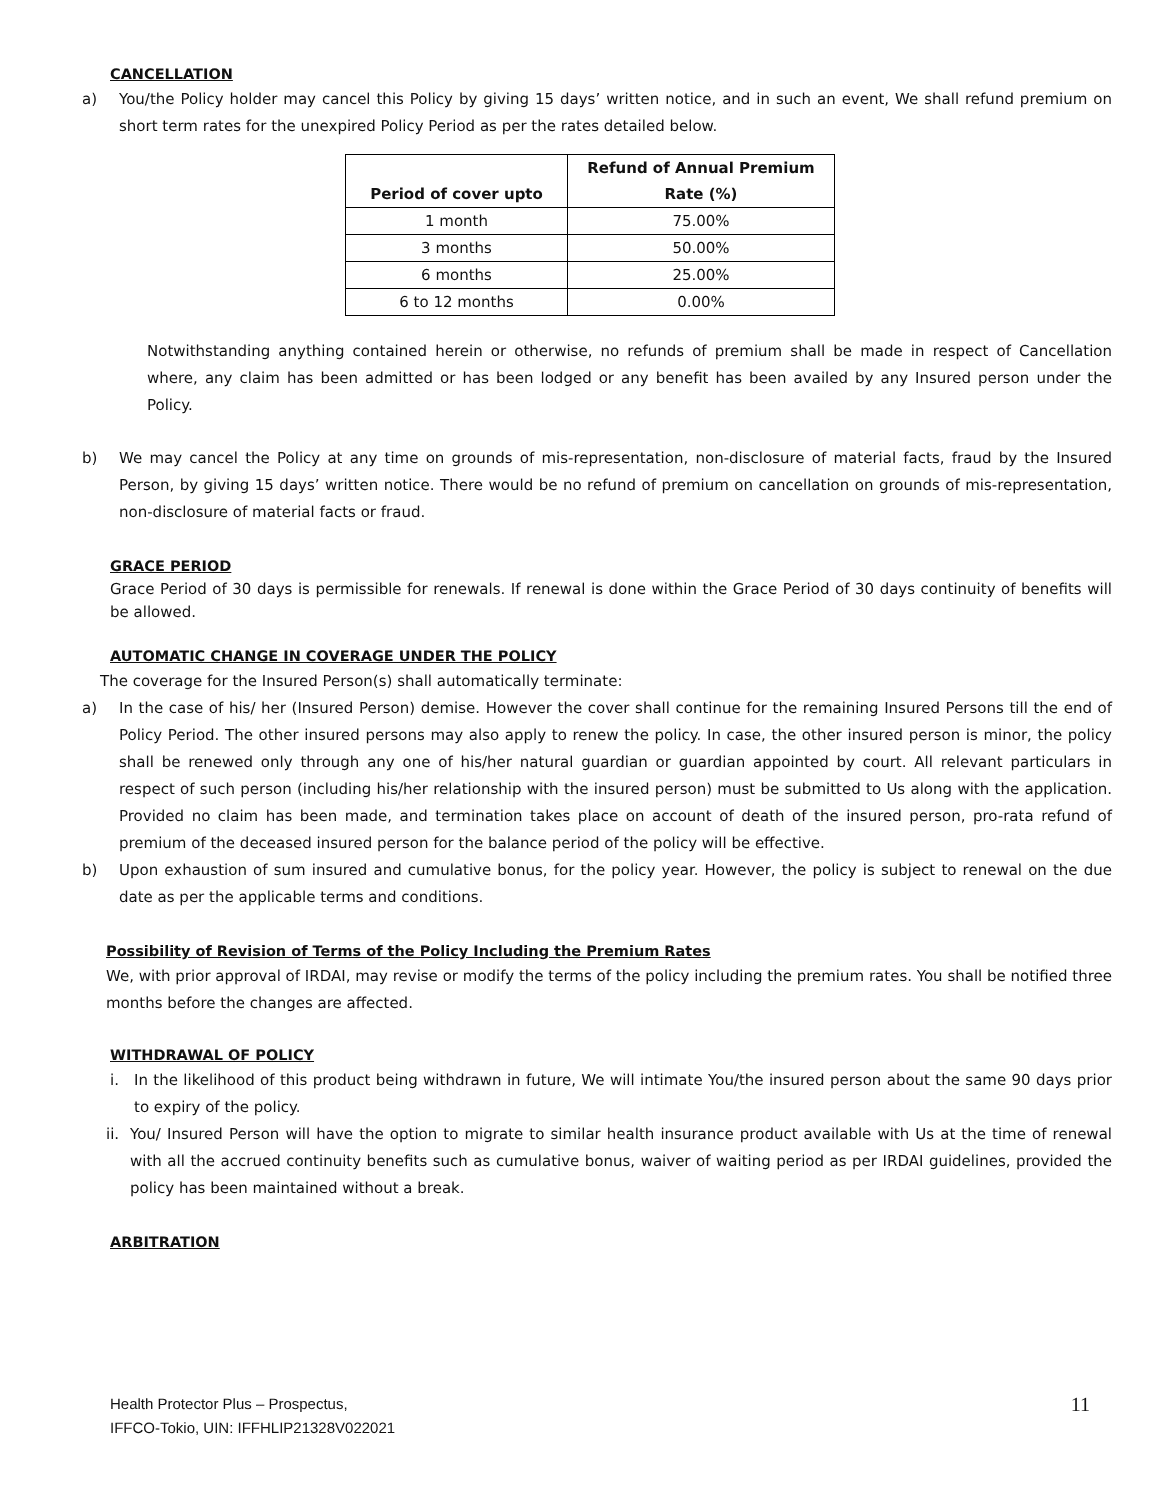CANCELLATION
a) You/the Policy holder may cancel this Policy by giving 15 days’ written notice, and in such an event, We shall refund premium on short term rates for the unexpired Policy Period as per the rates detailed below.
| Period of cover upto | Refund of Annual Premium Rate (%) |
| --- | --- |
| 1 month | 75.00% |
| 3 months | 50.00% |
| 6 months | 25.00% |
| 6 to 12 months | 0.00% |
Notwithstanding anything contained herein or otherwise, no refunds of premium shall be made in respect of Cancellation where, any claim has been admitted or has been lodged or any benefit has been availed by any Insured person under the Policy.
b) We may cancel the Policy at any time on grounds of mis-representation, non-disclosure of material facts, fraud by the Insured Person, by giving 15 days’ written notice. There would be no refund of premium on cancellation on grounds of mis-representation, non-disclosure of material facts or fraud.
GRACE PERIOD
Grace Period of 30 days is permissible for renewals. If renewal is done within the Grace Period of 30 days continuity of benefits will be allowed.
AUTOMATIC CHANGE IN COVERAGE UNDER THE POLICY
The coverage for the Insured Person(s) shall automatically terminate:
a) In the case of his/ her (Insured Person) demise. However the cover shall continue for the remaining Insured Persons till the end of Policy Period. The other insured persons may also apply to renew the policy. In case, the other insured person is minor, the policy shall be renewed only through any one of his/her natural guardian or guardian appointed by court. All relevant particulars in respect of such person (including his/her relationship with the insured person) must be submitted to Us along with the application. Provided no claim has been made, and termination takes place on account of death of the insured person, pro-rata refund of premium of the deceased insured person for the balance period of the policy will be effective.
b) Upon exhaustion of sum insured and cumulative bonus, for the policy year. However, the policy is subject to renewal on the due date as per the applicable terms and conditions.
Possibility of Revision of Terms of the Policy Including the Premium Rates
We, with prior approval of IRDAI, may revise or modify the terms of the policy including the premium rates. You shall be notified three months before the changes are affected.
WITHDRAWAL OF POLICY
i. In the likelihood of this product being withdrawn in future, We will intimate You/the insured person about the same 90 days prior to expiry of the policy.
ii. You/ Insured Person will have the option to migrate to similar health insurance product available with Us at the time of renewal with all the accrued continuity benefits such as cumulative bonus, waiver of waiting period as per IRDAI guidelines, provided the policy has been maintained without a break.
ARBITRATION
Health Protector Plus – Prospectus,
IFFCO-Tokio, UIN: IFFHLIP21328V022021
11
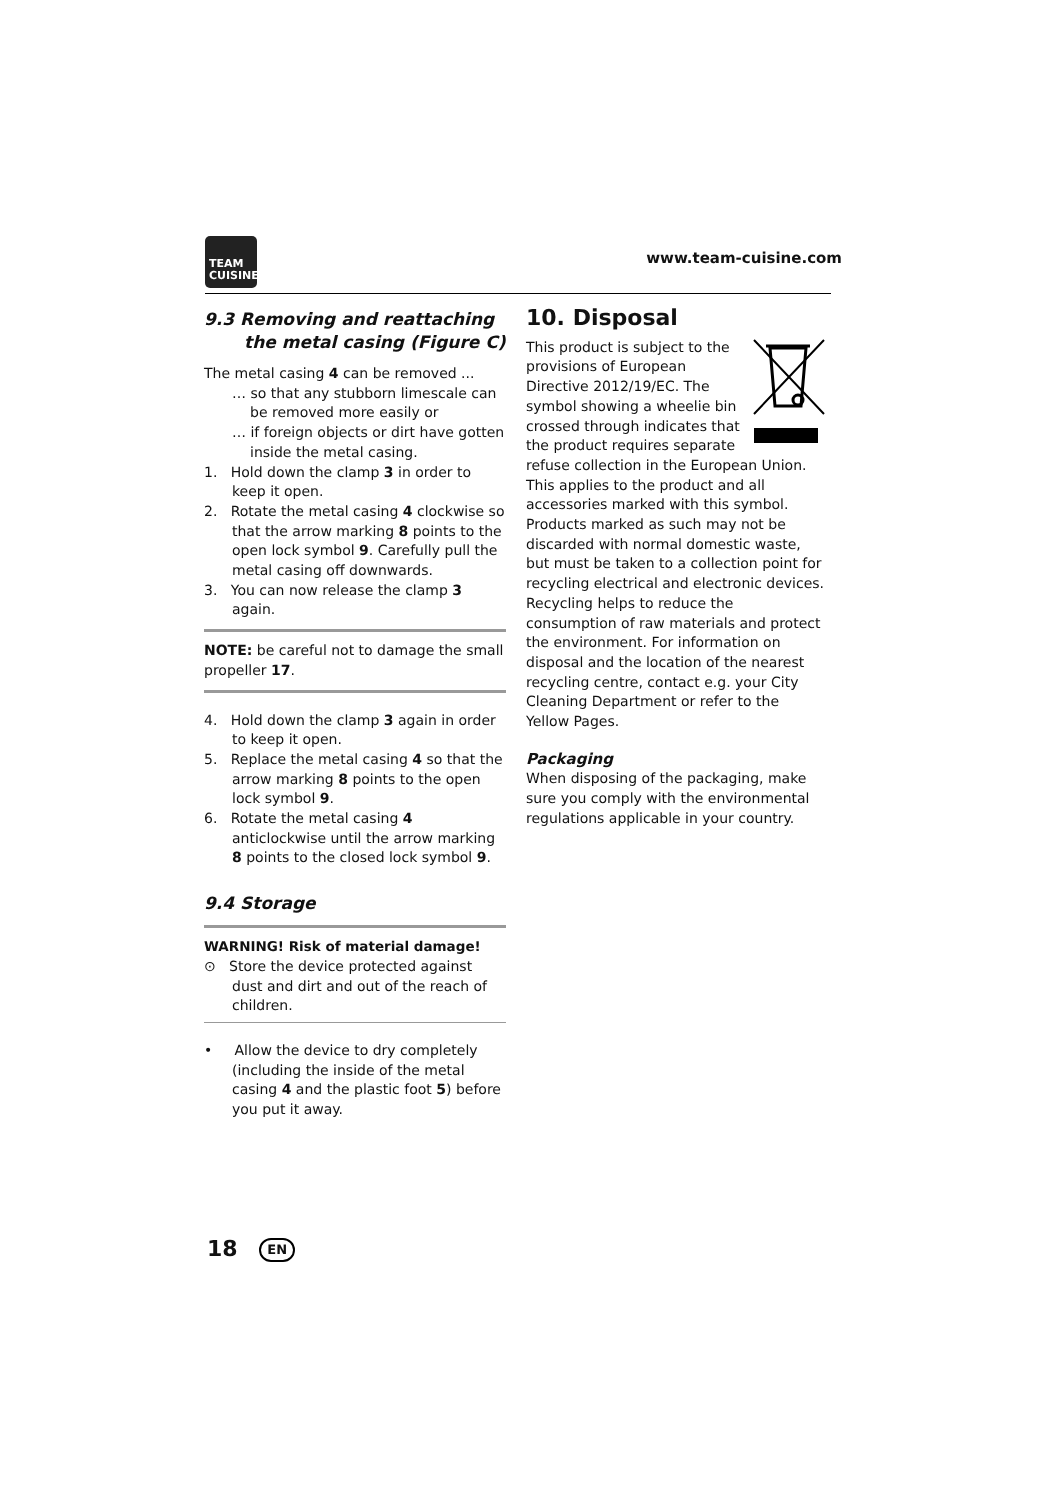TEAM
CUISINE
www.team-cuisine.com
9.3 Removing and reattaching the metal casing (Figure C)
The metal casing 4 can be removed ...
… so that any stubborn limescale can be removed more easily or
… if foreign objects or dirt have gotten inside the metal casing.
1. Hold down the clamp 3 in order to keep it open.
2. Rotate the metal casing 4 clockwise so that the arrow marking 8 points to the open lock symbol 9. Carefully pull the metal casing off downwards.
3. You can now release the clamp 3 again.
NOTE: be careful not to damage the small propeller 17.
4. Hold down the clamp 3 again in order to keep it open.
5. Replace the metal casing 4 so that the arrow marking 8 points to the open lock symbol 9.
6. Rotate the metal casing 4 anticlockwise until the arrow marking 8 points to the closed lock symbol 9.
9.4 Storage
WARNING! Risk of material damage!
⊙ Store the device protected against dust and dirt and out of the reach of children.
• Allow the device to dry completely (including the inside of the metal casing 4 and the plastic foot 5) before you put it away.
10. Disposal
This product is subject to the provisions of European Directive 2012/19/EC. The symbol showing a wheelie bin crossed through indicates that the product requires separate refuse collection in the European Union. This applies to the product and all accessories marked with this symbol. Products marked as such may not be discarded with normal domestic waste, but must be taken to a collection point for recycling electrical and electronic devices. Recycling helps to reduce the consumption of raw materials and protect the environment. For information on disposal and the location of the nearest recycling centre, contact e.g. your City Cleaning Department or refer to the Yellow Pages.
Packaging
When disposing of the packaging, make sure you comply with the environmental regulations applicable in your country.
18 EN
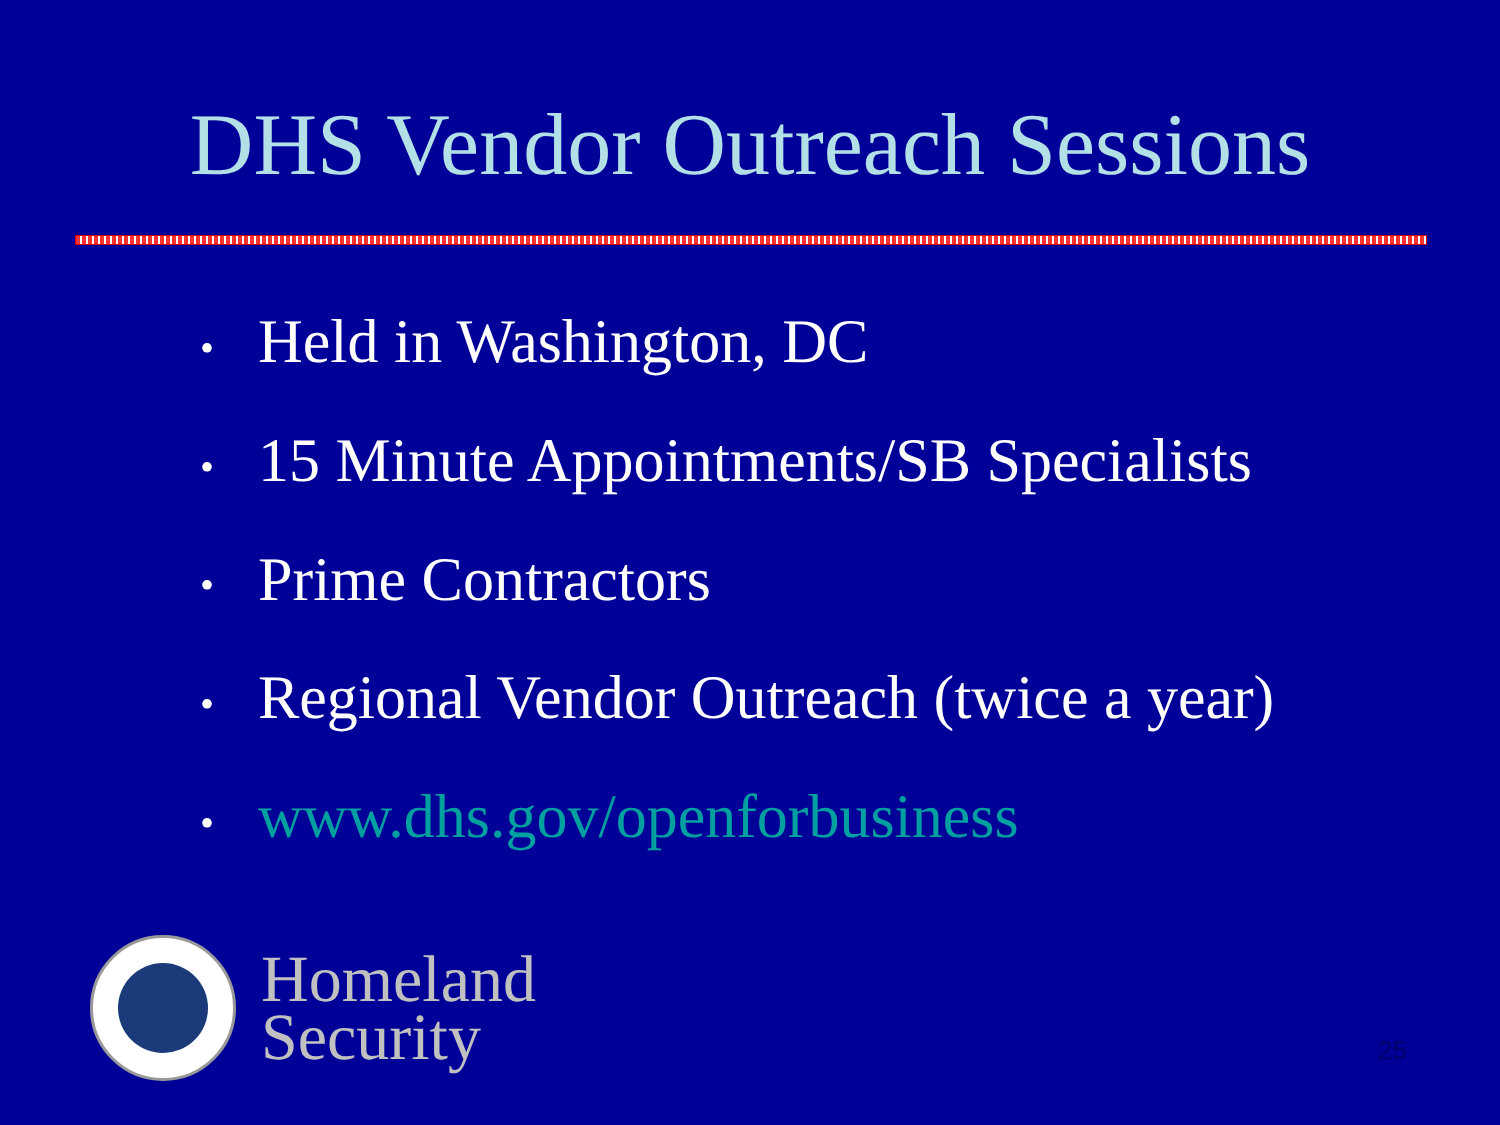DHS Vendor Outreach Sessions
• Held in Washington, DC
• 15 Minute Appointments/SB Specialists
• Prime Contractors
• Regional Vendor Outreach (twice a year)
• www.dhs.gov/openforbusiness
Homeland
Security
25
_ _ _ _ _ _ _
* [ASSIGNMENT]: Give the number of lines in the data that include the string "notice", please, and nothing else.

* [RESPONSE FOR THIS EXERCISE]: 2